Cell gegen Doppel-Pentium
Auf dem neuen Superchip Cell werden mehrere Betriebssysteme gleichzeitig arbeiten können. Der von IBM, Sony und Toshiba entwickelten Prozessor wird zehnmal schneller rechnen als heutige Pentium-Chips. Auch Intel und AMD arbeiten an ähnlichen Prozessoren.
Muss Intel um seine Vormachtstellung auf dem Prozessormarkt bangen? Das glauben zumindest die Entwickler von Cell, dem neuen Superchip der Firmen IBM, Sony und Toshiba. Der Chip soll ist zehnmal schneller als heutige PCs arbeiten und kann sowohl in Spielkonsolen oder als auch in PCs eingesetzt werden, wie die Entwickler am Montagabend in San Francisco bekannt gaben. In den meisten heutigen Rechnern steckt ein Prozessor von Intel und das Betriebssystem Windows von Microsoft. Die beiden Firmen haben eine Vormachtstellung auf dem Computer-Markt.
Cell wurde speziell für anspruchsvolle Multimedia-Anwendungen konzipiert. Fest steht, dass Cell bei der dritten Generation von Sonys Spielkonsole Playstation zum Einsatz kommen wird. Toshiba will den Prozessor bereits in diesem Jahr in Fernsehgeräte einbauen. IBM will ebenfalls noch in diesem Jahr eine Cell-Workstation verkaufen.
Der neue Chip enthält mehrere Kerne (Multicore-Technologie), die gleichzeitig verschiedene Aufträge bearbeiten können. So wird erwartet, dass auf einem Cell-Prozessor mehrere Betriebssysteme gleichzeitig laufen können, etwa Windows und Linux. Ein Heimanwender könnte zum Beispiel an einem Windowsprogramm arbeiten, während gleichzeitig unter Linux eine Media-Center-Software das Fernsehprogramm aufzeichnet oder ein Videospiel läuft. Bestätigt wurde bislang allerdings nur, dass Cell von Linux unterstützt wird.
Der Superchip soll nach Informationen der Nachrichtenagentur AP mit mehr als 4 Gigahertz getaktet werden. Der aktuell schnellste Pentium-Chip schafft 3,8 Gigahertz. Eine hohe Taktfrequenz allein ist jedoch nicht unbedingt die beste Strategie, weil mit höherer Taktung auch Verlustströme und damit die Hitzeentwicklung zunehmen. Angaben zu Stromverbrauch und möglicher Kühltechnik machten die Cell-Entwickler bisher keine.
IBM hatte gemeinsam mit Motorola und Apple bereits in den 90er Jahren mit dem Power PC ein Konkurrenz-Modell zu den Intel-Prozessoren entwickelt.
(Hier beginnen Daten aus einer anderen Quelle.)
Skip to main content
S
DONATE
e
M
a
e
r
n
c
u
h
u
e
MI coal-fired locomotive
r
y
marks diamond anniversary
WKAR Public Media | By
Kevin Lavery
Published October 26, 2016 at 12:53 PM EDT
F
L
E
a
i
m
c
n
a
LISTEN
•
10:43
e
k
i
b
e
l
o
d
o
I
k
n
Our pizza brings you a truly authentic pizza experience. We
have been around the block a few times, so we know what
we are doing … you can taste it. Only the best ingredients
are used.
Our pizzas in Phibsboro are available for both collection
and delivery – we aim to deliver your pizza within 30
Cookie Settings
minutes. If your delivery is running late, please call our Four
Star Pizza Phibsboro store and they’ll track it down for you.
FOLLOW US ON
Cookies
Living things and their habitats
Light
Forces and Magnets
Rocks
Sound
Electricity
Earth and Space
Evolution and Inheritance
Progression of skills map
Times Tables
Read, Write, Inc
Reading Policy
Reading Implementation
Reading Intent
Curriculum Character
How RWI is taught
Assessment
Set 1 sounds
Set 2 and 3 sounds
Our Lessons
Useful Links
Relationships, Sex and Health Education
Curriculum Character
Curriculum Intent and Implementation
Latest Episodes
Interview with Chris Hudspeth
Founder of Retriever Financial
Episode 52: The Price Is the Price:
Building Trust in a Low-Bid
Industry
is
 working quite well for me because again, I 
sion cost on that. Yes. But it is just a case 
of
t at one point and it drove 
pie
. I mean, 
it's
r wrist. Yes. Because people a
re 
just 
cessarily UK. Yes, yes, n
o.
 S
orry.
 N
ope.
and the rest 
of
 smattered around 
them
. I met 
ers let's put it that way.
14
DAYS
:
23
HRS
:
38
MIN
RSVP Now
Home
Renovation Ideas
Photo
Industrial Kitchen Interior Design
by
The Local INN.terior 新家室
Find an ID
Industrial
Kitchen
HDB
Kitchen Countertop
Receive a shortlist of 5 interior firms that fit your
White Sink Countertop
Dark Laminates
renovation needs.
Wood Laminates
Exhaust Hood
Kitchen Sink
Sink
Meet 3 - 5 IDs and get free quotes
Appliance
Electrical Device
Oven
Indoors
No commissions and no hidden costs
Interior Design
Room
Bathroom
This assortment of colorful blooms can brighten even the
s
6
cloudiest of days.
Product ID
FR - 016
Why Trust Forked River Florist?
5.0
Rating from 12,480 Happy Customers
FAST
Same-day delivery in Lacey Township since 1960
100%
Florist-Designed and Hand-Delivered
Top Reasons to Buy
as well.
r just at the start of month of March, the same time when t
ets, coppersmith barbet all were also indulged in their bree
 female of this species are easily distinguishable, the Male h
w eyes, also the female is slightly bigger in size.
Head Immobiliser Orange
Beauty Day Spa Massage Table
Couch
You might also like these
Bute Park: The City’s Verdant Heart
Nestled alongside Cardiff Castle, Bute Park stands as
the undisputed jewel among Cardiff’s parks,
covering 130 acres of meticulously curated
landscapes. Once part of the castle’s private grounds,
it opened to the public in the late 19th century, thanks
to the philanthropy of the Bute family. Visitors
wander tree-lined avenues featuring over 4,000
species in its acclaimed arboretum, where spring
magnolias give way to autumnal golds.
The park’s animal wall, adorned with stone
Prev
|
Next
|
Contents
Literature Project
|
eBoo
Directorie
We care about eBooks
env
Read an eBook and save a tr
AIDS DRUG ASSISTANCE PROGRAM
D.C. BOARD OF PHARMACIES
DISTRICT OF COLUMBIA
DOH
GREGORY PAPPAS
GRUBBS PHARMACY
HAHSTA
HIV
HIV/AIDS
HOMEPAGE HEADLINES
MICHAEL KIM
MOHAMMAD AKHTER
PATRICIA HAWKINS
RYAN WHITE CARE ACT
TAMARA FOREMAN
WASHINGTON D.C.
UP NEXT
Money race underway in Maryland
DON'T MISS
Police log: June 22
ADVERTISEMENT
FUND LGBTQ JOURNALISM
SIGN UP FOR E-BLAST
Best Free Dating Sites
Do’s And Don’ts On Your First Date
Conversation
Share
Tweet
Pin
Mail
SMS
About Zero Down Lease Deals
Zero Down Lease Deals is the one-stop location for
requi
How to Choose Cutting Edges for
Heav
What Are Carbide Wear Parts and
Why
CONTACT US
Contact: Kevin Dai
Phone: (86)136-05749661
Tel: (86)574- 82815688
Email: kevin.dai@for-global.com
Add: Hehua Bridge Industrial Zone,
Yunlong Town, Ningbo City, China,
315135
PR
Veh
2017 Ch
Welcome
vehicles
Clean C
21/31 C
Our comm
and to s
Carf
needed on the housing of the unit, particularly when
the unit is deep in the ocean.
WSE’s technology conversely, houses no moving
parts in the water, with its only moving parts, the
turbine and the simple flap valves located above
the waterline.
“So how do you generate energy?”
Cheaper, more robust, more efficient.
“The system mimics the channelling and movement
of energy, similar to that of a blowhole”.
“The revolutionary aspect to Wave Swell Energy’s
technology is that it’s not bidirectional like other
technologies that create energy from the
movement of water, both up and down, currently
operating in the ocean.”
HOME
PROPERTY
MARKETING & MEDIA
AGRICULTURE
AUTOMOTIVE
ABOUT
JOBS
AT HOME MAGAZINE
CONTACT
Die Architektur wird zwar bis heute in Apple-Rechnern eingesetzt, doch Intel ist weiterhin Marktführer.
Intel und ebenso der Prozessorhersteller AMD arbeiten an eigenen Multicore-Prozessoren, die noch in diesem Jahr auf den Markt kommen sollen. Intel hat sogar schon offiziell die Produktion eines Chips mit zwei Prozessorkernen (Dual Core) aufgenommen, wie das Unternehmen am Dienstag in Santa Clara mitteilte. Die Auslieferung der neuen Chips soll im Laufe des zweiten Quartals beginnen.
Nach Darstellung des Intel-Konzerns läutet die neue Generation eine Ära ein, in der zwei oder mehrere "Herzen" in einem Personal Computer schlagen. Der Pentium Extreme Edition werde sogar vier statt zwei Software-Aufgaben gleichzeitig bearbeiten können, hieß es.
Möglicherweise wird US-Konkurrent AMD nach der Ankündigung des Branchenführers seine Pläne ändern und nun noch vor dem Sommer seinen angekündigten Dual-Core-Chip in den Handel bringen.